## Work to complete
Transcribe every line of text in the listing below word for word, leaving out the pictures.

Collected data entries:
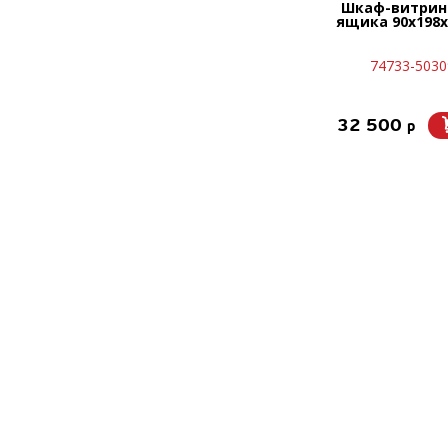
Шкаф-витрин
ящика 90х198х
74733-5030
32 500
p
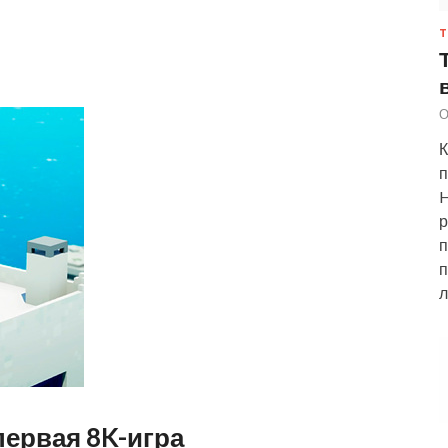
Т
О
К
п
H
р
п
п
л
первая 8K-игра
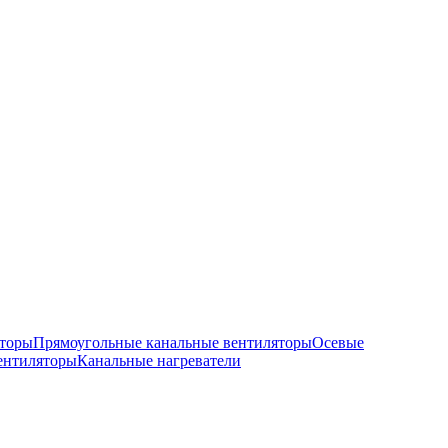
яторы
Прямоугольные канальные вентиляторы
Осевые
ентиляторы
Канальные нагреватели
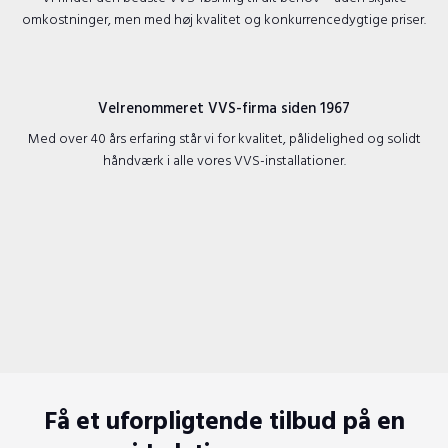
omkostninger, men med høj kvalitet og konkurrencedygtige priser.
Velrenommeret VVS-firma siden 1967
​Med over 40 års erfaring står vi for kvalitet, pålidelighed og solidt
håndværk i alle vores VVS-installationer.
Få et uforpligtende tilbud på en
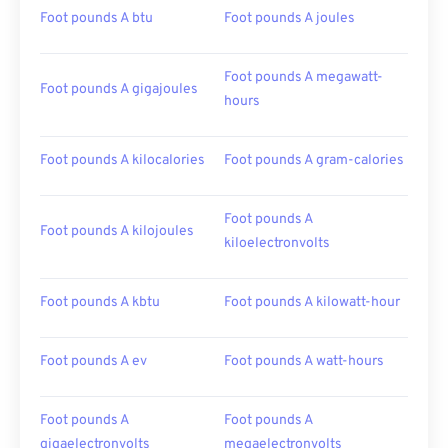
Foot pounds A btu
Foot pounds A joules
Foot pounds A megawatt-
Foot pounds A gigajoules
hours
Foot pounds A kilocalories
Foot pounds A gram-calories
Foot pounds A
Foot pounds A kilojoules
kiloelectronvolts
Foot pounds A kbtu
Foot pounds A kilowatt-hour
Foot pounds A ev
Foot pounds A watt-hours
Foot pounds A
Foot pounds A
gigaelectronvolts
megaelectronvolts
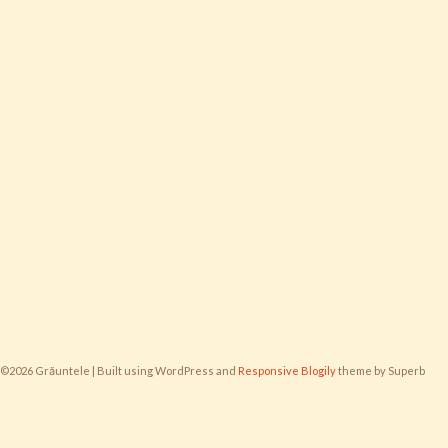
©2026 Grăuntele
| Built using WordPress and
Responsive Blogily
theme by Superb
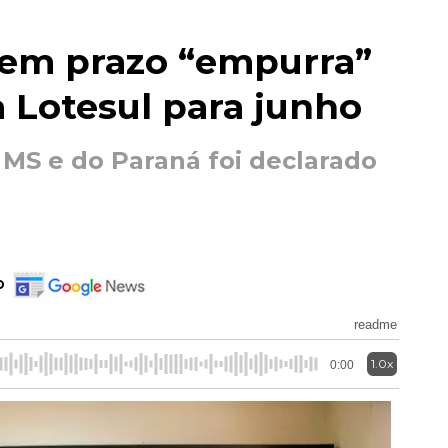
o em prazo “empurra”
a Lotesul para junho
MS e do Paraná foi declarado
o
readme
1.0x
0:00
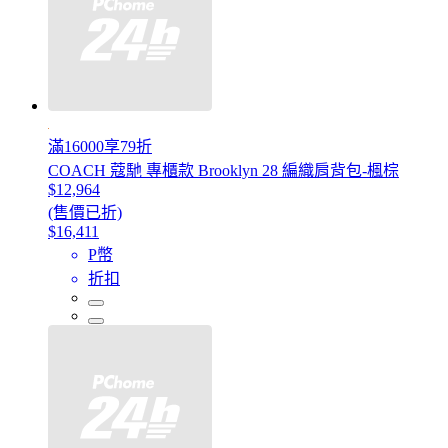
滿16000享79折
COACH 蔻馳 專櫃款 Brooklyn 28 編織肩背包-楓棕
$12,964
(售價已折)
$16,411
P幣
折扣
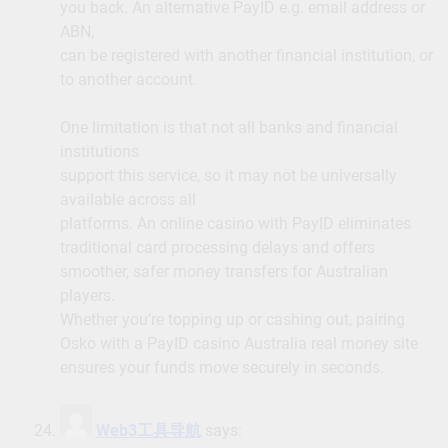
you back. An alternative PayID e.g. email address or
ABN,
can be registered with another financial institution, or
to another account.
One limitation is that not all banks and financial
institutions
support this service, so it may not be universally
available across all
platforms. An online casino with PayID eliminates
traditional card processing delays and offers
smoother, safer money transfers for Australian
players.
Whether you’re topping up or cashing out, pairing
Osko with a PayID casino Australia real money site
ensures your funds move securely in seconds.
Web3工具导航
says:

## Answer box
Шкаф-витрин
ящика 90х198х
74733-5030
32 500
p
Т
О
К
п
H
р
п
п
л
первая 8K-игра
яторы
Прямоугольные канальные вентиляторы
Осевые
ентиляторы
Канальные нагреватели
omkostninger, men med høj kvalitet og konkurrencedygtige priser.
Velrenommeret VVS-firma siden 1967
​Med over 40 års erfaring står vi for kvalitet, pålidelighed og solidt
håndværk i alle vores VVS-installationer.
Få et uforpligtende tilbud på en
Foot pounds A btu
Foot pounds A joules
Foot pounds A megawatt-
Foot pounds A gigajoules
hours
Foot pounds A kilocalories
Foot pounds A gram-calories
Foot pounds A
Foot pounds A kilojoules
kiloelectronvolts
Foot pounds A kbtu
Foot pounds A kilowatt-hour
Foot pounds A ev
Foot pounds A watt-hours
Foot pounds A
Foot pounds A
gigaelectronvolts
megaelectronvolts
©2026 Grăuntele
| Built using WordPress and
Responsive Blogily
theme by Superb
o em prazo “empurra”
a Lotesul para junho
MS e do Paraná foi declarado
o
readme
1.0x
0:00
滿16000享79折
COACH 蔻馳 專櫃款 Brooklyn 28 編織肩背包-楓棕
$12,964
(售價已折)
$16,411
P幣
折扣
you back. An alternative PayID e.g. email address or
ABN,
can be registered with another financial institution, or
to another account.
One limitation is that not all banks and financial
institutions
support this service, so it may not be universally
available across all
platforms. An online casino with PayID eliminates
traditional card processing delays and offers
smoother, safer money transfers for Australian
players.
Whether you’re topping up or cashing out, pairing
Osko with a PayID casino Australia real money site
ensures your funds move securely in seconds.
Web3工具导航
says:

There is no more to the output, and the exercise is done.